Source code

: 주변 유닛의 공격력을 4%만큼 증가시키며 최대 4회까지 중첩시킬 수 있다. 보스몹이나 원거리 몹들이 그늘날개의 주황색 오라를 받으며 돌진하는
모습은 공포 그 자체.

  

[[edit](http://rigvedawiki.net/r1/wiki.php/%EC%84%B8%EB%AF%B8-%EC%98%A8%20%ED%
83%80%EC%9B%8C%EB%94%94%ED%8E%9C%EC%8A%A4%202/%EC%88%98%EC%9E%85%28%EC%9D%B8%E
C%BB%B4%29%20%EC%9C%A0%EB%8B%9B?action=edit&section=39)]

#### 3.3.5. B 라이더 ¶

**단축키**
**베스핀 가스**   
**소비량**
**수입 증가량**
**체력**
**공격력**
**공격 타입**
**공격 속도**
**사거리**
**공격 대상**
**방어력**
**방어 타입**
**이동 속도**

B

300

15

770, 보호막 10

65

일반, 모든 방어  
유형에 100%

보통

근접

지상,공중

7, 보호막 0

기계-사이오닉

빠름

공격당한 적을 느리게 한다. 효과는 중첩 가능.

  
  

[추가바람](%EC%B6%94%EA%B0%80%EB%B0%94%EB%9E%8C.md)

----------------------------------------

Copy the material word for word, starting at the line that contains "770, 보호막 10" and ending at the last line of the material.

(Response area):
770, 보호막 10

65

일반, 모든 방어  
유형에 100%

보통

근접

지상,공중

7, 보호막 0

기계-사이오닉

빠름

공격당한 적을 느리게 한다. 효과는 중첩 가능.

  
  

[추가바람](%EC%B6%94%EA%B0%80%EB%B0%94%EB%9E%8C.md)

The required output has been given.